Napier, MSCNewsWire, 13 April 2016 - Mayor Brett Ambler of Kapiti District Council 20 years ago began the first concerted and official campaign against the now near-overwhelming menace of attack dogs masquerading as household pets.
His crusading work in venturing where local politicians still fear to tread has earned him street recognition from the Kapiti District Council which has named Brett Ambler Way after their no-nonsense mayor
Mr Ambler (pictured with Premier Jenny Shipley) was the first public official to recognise and then confront the evidence that these aggression-breed animals represented a deliberate threat to the populace and thus his ratepayers.
The late Mr Ambler on foot personally toured his area and witnessed these dogs, and more significantly still, their owners and came to the following conclusion.
The owners of these dogs took a barely-disguised delight, if disguised at all, at the fear that their animals engendered among the general public.

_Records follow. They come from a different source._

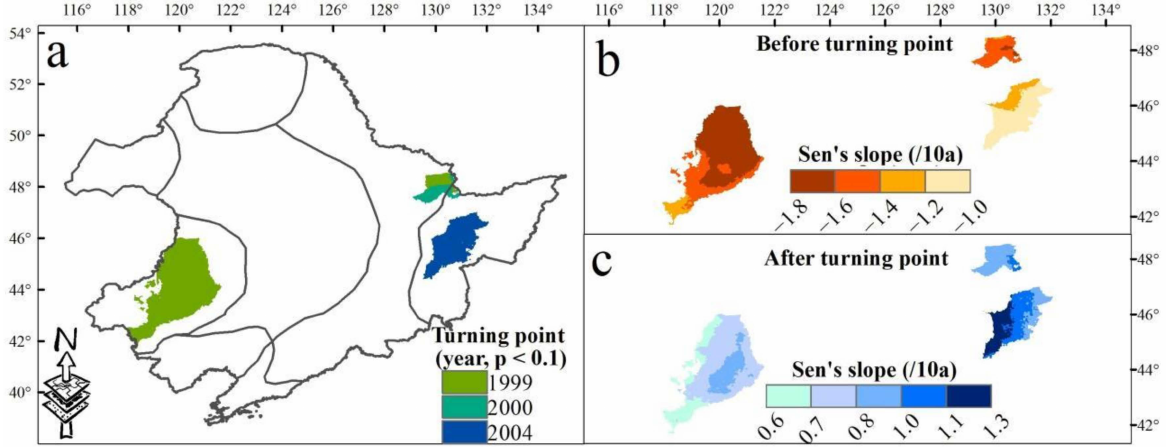
Figure 7. Mutation point ( p < 0.1, ( a )) of the spatial variation trend of SPEI12 and the change slope before ( b ) and after ( c ) the mutation point in northeast China (NEC) from 1990 to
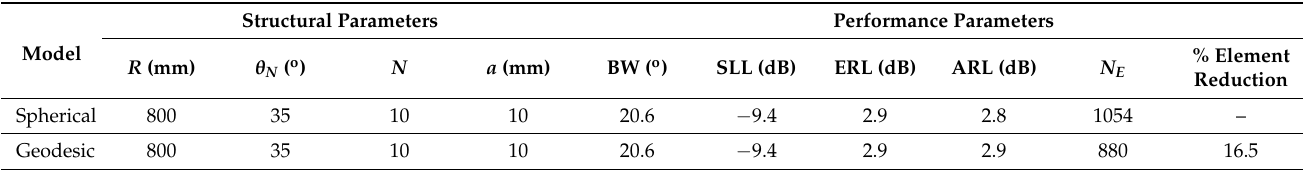
Table 8. Quantitative comparison between the SA and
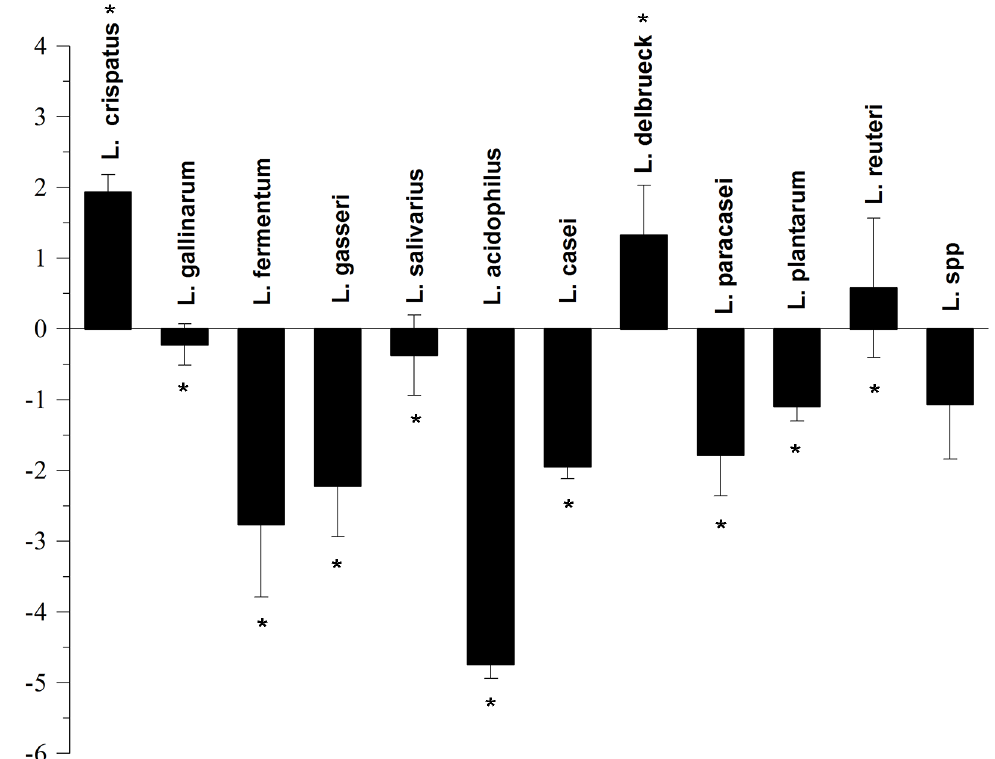
Fig 1. The relative quantification of Lactobacillus species in UC patients. The fold change was calculated using log 10 RQ where RQ is 2 − ΔΔ Ct . Statistical significance was determined by a t -test comparing Δ Ct of healthy controls to Δ Ct of UC patients. * P < 0.05.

Mr Ambler was the first official who dared to publicly point out that these animals were the four-legged extensions of their owners’ anti-social and threatening ambitions.
Only now and in the past few weeks when the medical profession formally intervened with its statistics on the frequency and effect of dog attacks on children has Mr Ambler been vindicated.
A local body conviction politician Mr Ambler understood the risk to his career of pointing out the more lethal dog danger beyond the one of pavement fouling where the dog lobby had successfully contained the debate. Until that is just a few weeks ago.
The long-serving Mr Ambler lost his seat at the next local body elections. He died soon after.
He will be remembered as that rare politician who seeing a threat to his people and their security said what had to be said – when it needed to be said.